​Why I turned down a £5,000 raise and should you do the same?

At the start of 2017, my company offered me a £5,000 pay rise to recognise my increasing value to the firm. To everyone’s surprised, I declined the raise.
Some of you may already be thinking that I was barking mad as not many people would say no to free money. Well I didn’t turn down the pay rise entirely as instead, I asked to be given more stock (or share) options.
Stock options is a simple agreement between you and your company which states that you can purchase a predefined number of shares at a predetermined price (strike price) under certain scenarios (usually sales or public listing, known as liquidity events). Normally the strike price is significantly lower than the liquidity price because the company would have grown in revenue and profitability (hence creating value) between the issuance of the option and the liquidity event, which is usually a 2-5-year time horizon. This way you make a handsome profit on the difference.
Here’s why I did it.

1. A huge chunk of my salary increase would have gone to the taxman.

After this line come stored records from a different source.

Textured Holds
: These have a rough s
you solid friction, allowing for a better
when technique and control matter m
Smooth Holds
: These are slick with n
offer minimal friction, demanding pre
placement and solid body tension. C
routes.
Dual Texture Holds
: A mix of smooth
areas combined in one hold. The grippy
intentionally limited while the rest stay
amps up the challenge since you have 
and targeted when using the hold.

The £5,000 raise was equivalent to £417 per month nominally, however once tax and national insurance (a form of taxation used to fund welfare in the U.K.) contributions were taken off, I would have been left with £242, a 42% reduction (or marginal tax rate). This meant that I would have been toiling hard for the taxman for the first 5 months after the raise, before receiving a penny myself.
Share options are taxed only on its gains once it “liquidates” (i.e. the company got bought out or became publicly listed) as it is treated as capital. It is taxed at a much lighter rate of 10% under the Enterprise Management Incentives (EMI) Scheme. Furthermore I could defer the tax liability until the point of liquidation, which could be a few years down the line, meaning there would be zero cash flow impact on my person finance.

2. Share options could offer vastly greater return than your salary.

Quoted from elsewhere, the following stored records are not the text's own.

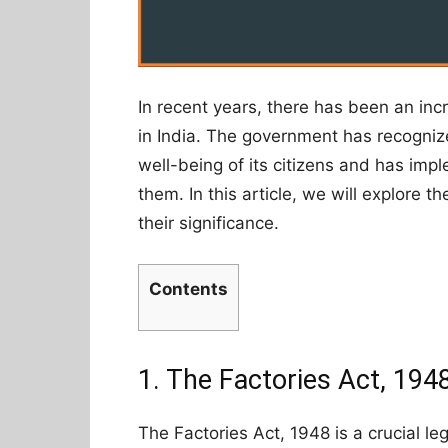
In recent years, there has been an inc
in India. The government has recogniz
well-being of its citizens and has imp
them. In this article, we will explore t
their significance.
Contents
1. The Factories Act, 194
The Factories Act, 1948 is a crucial le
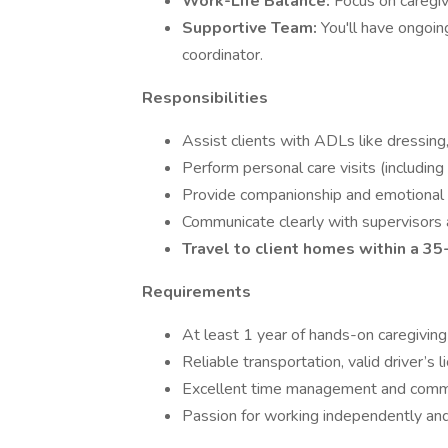
Work-Life Balance:
Focus on caregiv
Supportive Team:
You'll have ongoin
coordinator.
Responsibilities
Assist clients with ADLs like dressing
Perform personal care visits (includin
Provide companionship and emotional s
Communicate clearly with supervisors 
Travel to client homes within a 35-
Requirements
At least 1 year of hands-on caregiving
Reliable transportation, valid driver’s l
Excellent time management and commun
Passion for working independently and b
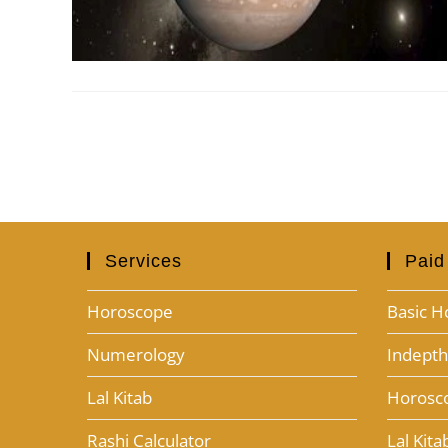
Services
Paid
Horoscope
Basic H
Numerology
Indept
Lal Kitab
Horosc
Rashi Calculator
Lal Kit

Share options are essentially instruments of delayed gratification. Instead of receiving an immediate cash injection of £5,000 in the form of the pay rise, I opted for a higher value share options but accepted the fact that I might not see these options becoming cash for a few years (thus unable to immediately enjoy the utility it brought).
Furthermore I accepted that future was unpredictable and these options could potentially be worthless if my company ran into any trouble. However on the plus side, if the company did succeed, then the value of of my options would increase by 3-5 times at least.
So I was left with 2 simple choices:
  1. Accept £5,000 cash (£2,904 net) now with 100% certainty;
  2. Accept the potential to have £30,000-£50,000 (£27,000-£45,000 net) worth of cash in 3-5 years’ time but risk receiving less or none.
I didn’t desperately need an extra £242 per month. The thought of working for the taxman for 5 months just to justify the pay rise really didn’t appeal to me. Furthermore I enjoy taking risks financially and the only downside was forgoing £2904 of cash for potentially 5 times the return. So obviously I chose the stock option route.

3. Share options save your company money and aligns your incentives.

This naturally brings me to the last thought about why I accepted the options: it aligned my interest to my company’s whilst conserving cash.
The company that I worked for was at what many would call the start-up stage. We were a young firm whose average age was in the late 20s. Like any other young businesses, whilst our ambitions knew no bounds, our cash balance was very finite. Thus every penny that went into my pocket as salary or bonus (and the taxman’s coffer) was a penny that could have been spent on growing the company. On the other hand, share options had zero cash flow impact and came with an extremely favourable tax treatment, therefore it made natural sense for me to forego the raise.
A natural consequence of taking a stake (i.e. ownership) in the company that I loved was that my interest became aligned with that of the company’s. I genuinely care about every aspect of its business and was willing to go to heaven and earth to strive for the best of the company. It truly became a job that I adored.

Should you do the same?

Here’s a handy checklist on whether you should turn down the next pay rise asked for share in the company you work for instead. If you answered an affirmative yes to all of the questions below then you should definitely consider it.
  • Do you need the additional monthly cash? (Remember needs and wants are two very different concepts)
  • Does your company have a positive long term prospect?
  • Do you love your company?

Wrap up

I turned down a £5,000 raise when I was 27 and chose a far riskier stock option instead because:
  • I didn’t need the additional cash flow.
  • I was convinced on the fundamental outlook of my company and the multiple returns I could make on my stock options compared to a single pay rise.
  • I loved my job and the company I worked for.
If you were offered the same choice, what would yours be? Please comment away.